開封後や保存方法を守らないときは、賞味期限に関係なく腐ってしまう場合もあります。
保存するポイントをご紹介します。
- 開封後はすぐに冷蔵庫に入れて、早めに食べきる
- 未開封でも最適な保存場所がないときは、冷蔵庫に入れた方がいい
- 買ってきてすぐに冷凍してもOK
冷凍できない具材もあります
”世の中のほとんどの食品は冷凍できる”なんていう話も聞きますが、おでんの場合は油断禁物です!
冷凍できない具材をご紹介します。
- こんにゃく・・・ゴムのようになってしまいます
- ゆで卵・・・白身がゴムのようになってしまいます
- じゃがいも・・・カスカス、ボソボソになってしまいます
上記の具材が食べきれないときは、アレンジしてみて下さい。
- こんにゃく・・・ごま油と鷹の爪で炒めてピリ辛こんにゃくに
- ゆで卵とじゃがいも・・・つぶして和風のポテトサラダに など
冷凍できない具材が入っている料理は、さまざまあります。
おでんと同じ大なべ料理のシチューについても、詳しい情報をご紹介しています!
↓↓↓
シチューの日持ち期間は冷蔵庫や常温で何日?夏と冬の違いも解説!
まとめ
おでんの日持ちについて、詳しくご紹介してきました。
ポイントをまとめてみます!
- おでんは日持ちしない。

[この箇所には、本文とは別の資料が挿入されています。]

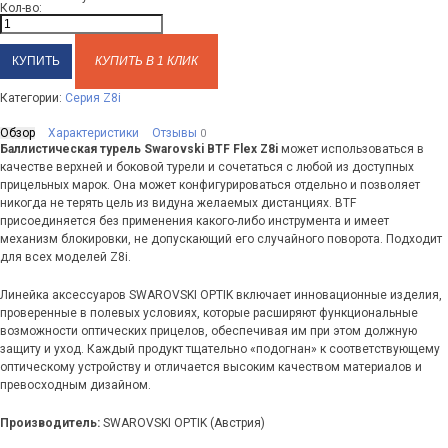
Кол-во:
КУПИТЬ В 1 КЛИК
Категории:
Серия Z8i
Обзор
Характеристики
Отзывы
0
Баллистическая турель Swarovski BTF Flex Z8i
может использоваться в
качестве верхней и боковой турели и сочетаться с любой из доступных
прицельных марок. Она может конфигурироваться отдельно и позволяет
никогда не терять цель из видуна желаемых дистанциях. BTF
присоединяется без применения какого-либо инструмента и имеет
механизм блокировки, не допускающий его случайного поворота. Подходит
для всех моделей Z8i.
Линейка аксессуаров SWAROVSKI OPTIK включает инновационные изделия,
проверенные в полевых условиях, которые расширяют функциональные
возможности оптических прицелов, обеспечивая им при этом должную
защиту и уход. Каждый продукт тщательно «подогнан» к соответствующему
оптическому устройству и отличается высоким качеством материалов и
превосходным дизайном.
Производитель:
SWAROVSKI OPTIK (Австрия)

具材によって日持ちが違う
- おでんの日持ちは、夏の常温では数時間~当日中、冬の常温では1日~3日
- おでんの日持ちは、冷蔵庫で長くて1週間
- 市販のおでんは、密閉性が高い真空パックの袋入りだと賞味期限が長い
- おでんが腐ると、見た目やにおいが変化するのでわかりやすい
- おでんが完成したらなるべく早く冷まし、低温で保存する
- おでんを正しく保存すれば、冷蔵庫で長くて1週間、冷凍で1ヶ月日持ちする
- 冷凍に向かないおでんの具材に注意
今回ご紹介した食中毒のウエルシュ菌は、おでん以外にもシチュー、カレー、豚汁など、大なべ料理で注意が必要な菌です。

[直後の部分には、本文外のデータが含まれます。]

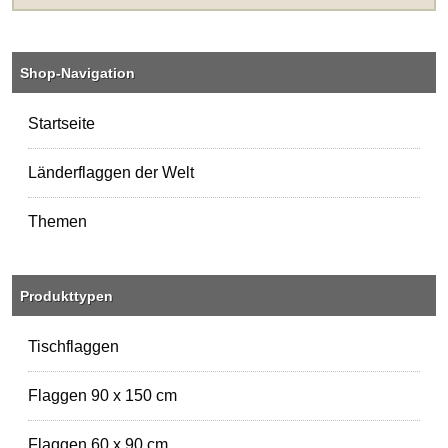
Shop-Navigation
Startseite
Länderflaggen der Welt
Themen
Produkttypen
Tischflaggen
Flaggen 90 x 150 cm
Flaggen 60 x 90 cm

おでんが完成したら、すぐに保存の準備をして頂けると幸いです。
今回調査した情報から、私は小学生の息子に話をしました。
「給食のお味噌汁とかを食べて、”いつもと違う”と思ったら、無理して食べずに残してね。」
毎年外気温が高くなってくると、各地の給食やお祭りでの食中毒事件が、ニュースで流れます。
出して頂いた食事に関しても、”食べても大丈夫かどうか”を自分で判断できるよう、常にアンテナを張っておきましょうね!